La superficialidad de un ambiente al que quise pertenecer un día por amor a la Danza, y que con el tiempo y las vivencias adquiridas, se fue desnudando ante mí para dejar al aire sus vergüenzas, sus juegos de poder y su maquillado vacío de valores y, sobre todo, de materia sensible, de humanidad, de persona.

Un mundo al que le falta danza, Danza pura, locura del alma, y le sobran estrategias de poder y mercadeo de voluntades.

Un mundo en que siempre he sido una extraña. La rara. El mundo de la gente segura de sí misma que consigue lo que quiere cuando quiere, y maneja el cosmos que le rodea a golpe de bolsillo y de “porque sí, porque yo lo mando, que estaba antes que tú”. Lo maneja, o al menos, lo cree manejar.

Camino lentamente. Me he quedado dormida en el viajero de Santiponce. Debo de tener una estampa bastante rara, quizá de persona poco recomendable, de quinquilla o de “tocada”. Por algún sitio me tiene que salir la beta bohemia de los artistas.

Saco mi MP4, me coloco los pinganillos y me pongo a escuchar música. Desconecto. ¿Por qué será que siempre abre por algún tema de Alameda?. Suenan los “platillos volantes” del principio de Urbana, princesa en flor.

… Mira: la luna cambió.

Mi luna cambió de cuarto.

El azahar ha roto un año más en mi ciudad. Sevilla está repleta de flores blancas.

Mañana, mientras Fray Ricardo esté engarzando poemas y alabanzas a mi Divina Pastora de San Antonio, yo estaré en el Álvarez Quintero, con mi Compañía, con tres de mis bailarines.

Uno de ellos, estrena indumentaria.

Horas de ensayo, noches casi en vela, y unos nervios que me comen viva. Frustraciones, desengaños, luchas y combates. Ramalazos bohemios de la que nunca quise dejar de ser.

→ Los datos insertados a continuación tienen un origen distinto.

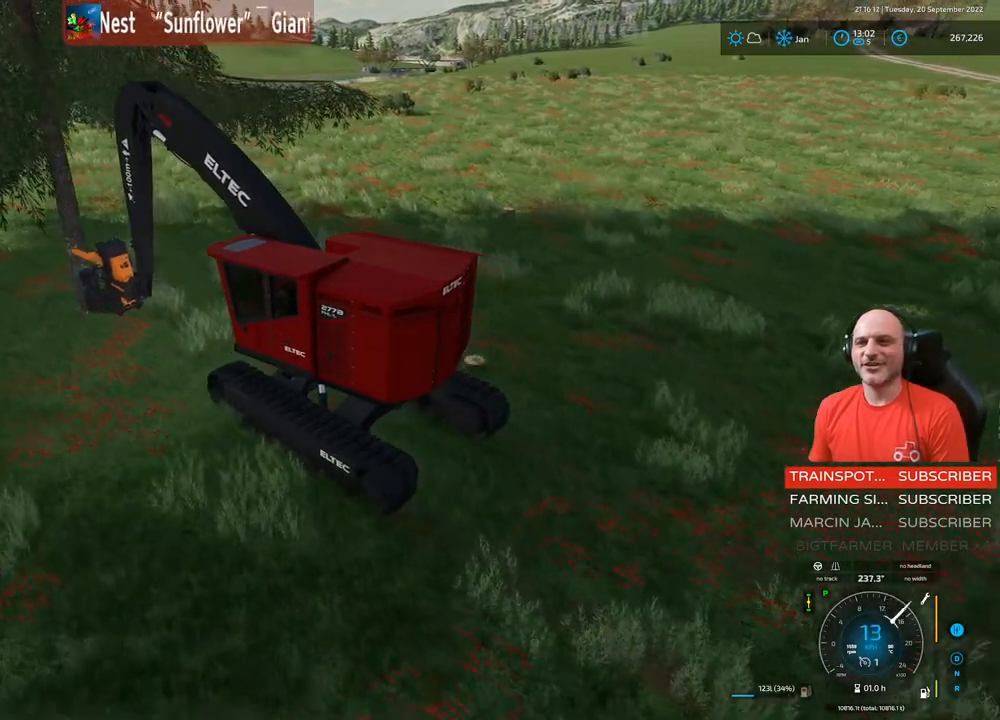
{"buttons": ["L1", "R2"], "left_stick": "center", "right_stick": "up", "events": [[433, "right_stick", "up"]]}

Besos, abrazos, mucha mierda.

La suerte está echada. Ahora sólo queda que ellos salgan a bailar y que Dios reparta suertes.

Entre bambalinas, volveré a musitar el “Salve, Fuente de la vida” y el principio de la Consagración Calasancia.



Merece la pena.



Gracias, Manuel, porque probablemente sin darte cuenta, me terminaste de convencer de lo que estaba haciendo con las tres palabras que encabezan la entrada: Merece la pena.